The hopes that retailers would have the first good Christmas in three years were dashed on Friday as new figures showed the sector sold far less than expected as shoppers tightened their belts.
One small business owner said that she only had “a couple of sales” from regular customers in the vital month of December as shoppers struggled with the cost-of-living crisis.
Retail sales volumes were estimated to have dropped by 1% in December, the second month of decline, the Office for National Statistics (ONS) said.
It was far worse than the 0.5% rise that experts had been expecting, according to a consensus from Pantheon Macroeconomics.
“December was a whitewash, with only a couple of sales from customers who come back to me every year as they trust that I will do my best and understand the challenges I’m facing,” said Heather Moore, who owns online art shop The Peacock And The Printmaker.

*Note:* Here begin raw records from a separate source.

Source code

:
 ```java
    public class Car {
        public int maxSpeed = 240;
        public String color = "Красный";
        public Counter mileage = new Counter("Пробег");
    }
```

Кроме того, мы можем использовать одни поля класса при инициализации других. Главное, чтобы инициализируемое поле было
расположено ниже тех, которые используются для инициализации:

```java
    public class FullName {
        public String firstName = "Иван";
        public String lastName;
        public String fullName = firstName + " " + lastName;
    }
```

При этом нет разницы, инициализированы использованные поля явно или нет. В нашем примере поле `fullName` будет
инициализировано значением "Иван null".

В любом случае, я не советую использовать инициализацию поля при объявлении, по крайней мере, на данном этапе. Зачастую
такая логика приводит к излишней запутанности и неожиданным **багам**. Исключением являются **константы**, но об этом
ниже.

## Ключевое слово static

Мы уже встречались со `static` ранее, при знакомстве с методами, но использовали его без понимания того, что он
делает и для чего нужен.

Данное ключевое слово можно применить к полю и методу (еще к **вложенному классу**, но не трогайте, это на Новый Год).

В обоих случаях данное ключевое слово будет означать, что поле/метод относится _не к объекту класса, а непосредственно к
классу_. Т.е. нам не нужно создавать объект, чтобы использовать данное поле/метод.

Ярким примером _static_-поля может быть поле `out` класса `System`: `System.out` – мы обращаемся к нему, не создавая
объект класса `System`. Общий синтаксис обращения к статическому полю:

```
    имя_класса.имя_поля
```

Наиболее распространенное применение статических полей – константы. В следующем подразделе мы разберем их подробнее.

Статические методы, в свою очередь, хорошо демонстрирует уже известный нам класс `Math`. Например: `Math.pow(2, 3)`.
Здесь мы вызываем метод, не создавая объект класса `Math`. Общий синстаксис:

“I am doing a lot of work on my website but I am concerned about the slow pace of sales due to the cost-of-living crisis.”
She was one of the online retailers who faced a double hit as postal strikes meant shoppers returned to high street stores, rather than risk delayed deliveries.

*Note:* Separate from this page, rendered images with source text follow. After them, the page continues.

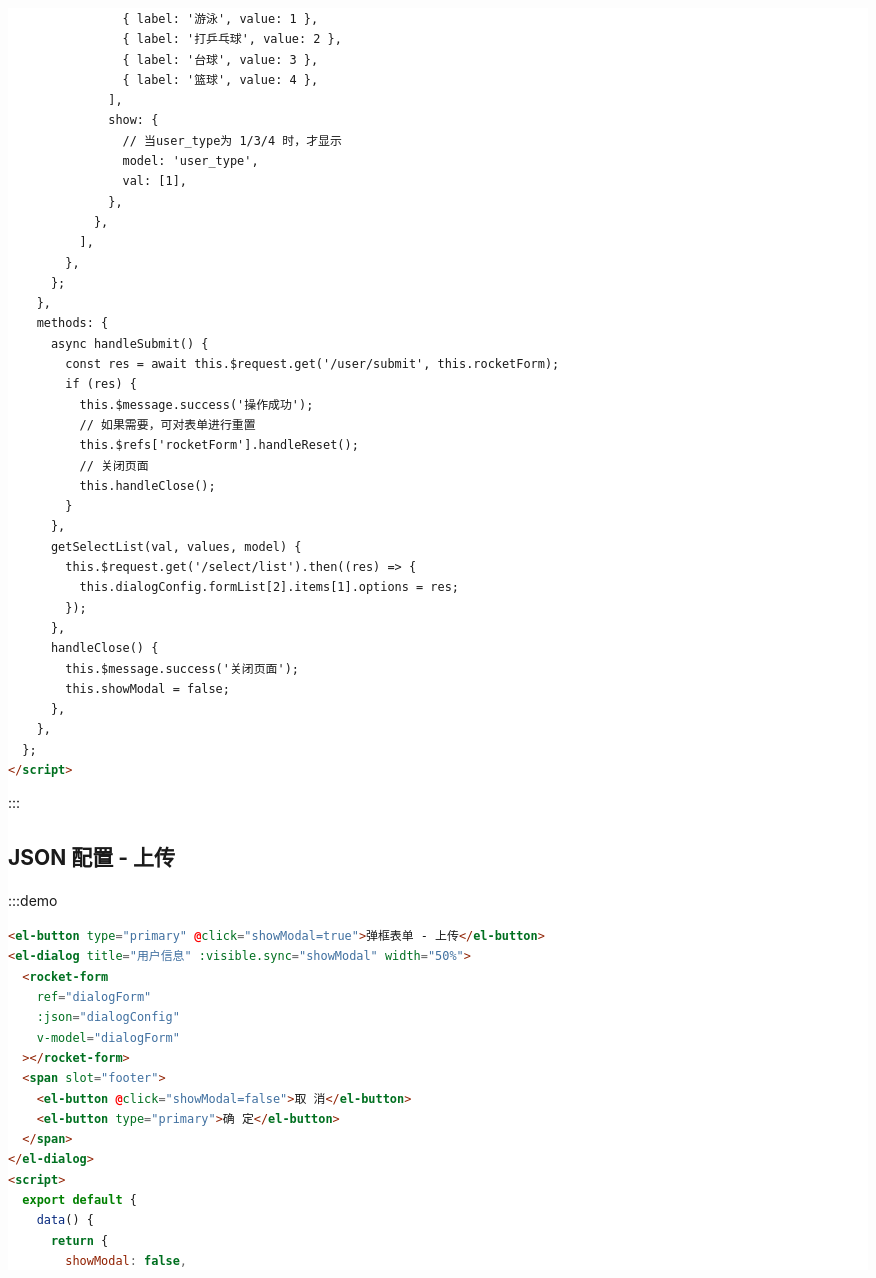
 ```html
                { label: '游泳', value: 1 },
                { label: '打乒乓球', value: 2 },
                { label: '台球', value: 3 },
                { label: '篮球', value: 4 },
              ],
              show: {
                // 当user_type为 1/3/4 时，才显示
                model: 'user_type',
                val: [1],
              },
            },
          ],
        },
      };
    },
    methods: {
      async handleSubmit() {
        const res = await this.$request.get('/user/submit', this.rocketForm);
        if (res) {
          this.$message.success('操作成功');
          // 如果需要，可对表单进行重置
          this.$refs['rocketForm'].handleReset();
          // 关闭页面
          this.handleClose();
        }
      },
      getSelectList(val, values, model) {
        this.$request.get('/select/list').then((res) => {
          this.dialogConfig.formList[2].items[1].options = res;
        });
      },
      handleClose() {
        this.$message.success('关闭页面');
        this.showModal = false;
      },
    },
  };
</script>
```

:::

## JSON 配置 - 上传

:::demo

```html
<el-button type="primary" @click="showModal=true">弹框表单 - 上传</el-button>
<el-dialog title="用户信息" :visible.sync="showModal" width="50%">
  <rocket-form
    ref="dialogForm"
    :json="dialogConfig"
    v-model="dialogForm"
  ></rocket-form>
  <span slot="footer">
    <el-button @click="showModal=false">取 消</el-button>
    <el-button type="primary">确 定</el-button>
  </span>
</el-dialog>
<script>
  export default {
    data() {
      return {
        showModal: false,
```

The proportion of online sales fell to 25.4% in December, from 25.9% the month before.
It is the latest sign of the pressure the cost-of-living crisis is putting on households up and down the country.
ONS deputy director for surveys and economic indicators, Heather Bovill, said: “Retail sales dropped again in December with feedback suggesting consumers cut back on their Christmas shopping due to affordability concerns.
“After last month’s boost as shoppers stocked up early, food sales fell back again in December with supermarkets reporting this was due to increased food prices and the rising cost of living.
“Online sales dipped with feedback indicating postal strikes were leading people towards purchasing more goods instore.”
The data showed that shopping volumes fell by 3% in 2022 as a whole, compared to a 5.2% increase in 2021, when the economy was bouncing back from Covid-19.
Spending in non-food shops dropped by 2.1% during the month.
Sales in food stores proved more resilient, with just a 0.3% drop in December. Sales in these shops had risen 1% in November, leading some to speculate buyers were stocking up early for Christmas.
Sales volumes were 1.7% below their February 2020 levels, before the Covid-19 pandemic struck.
Helen Dickinson, chief executive of the British Retail Consortium, said: “Many of the cost pressures bearing down on retailers and their customers remain in 2023, with high energy costs, the war in Ukraine, and domestic labour shortages all taking their toll.
“However, BRC modelling suggests the situation will improve in the second half of the year.”
Gabriella Dickens, senior UK economist at Pantheon Macroeconomics, said: “Heavy snowfall and intensifying strike action in December likely contributed to the further drop in retail sales, but the underlying picture is weak too.
“The month-to-month fall pushed retail sales volumes 2.5% below their average level in 2019, the largest shortfall since February 2021, when the UK economy still was in lockdown.”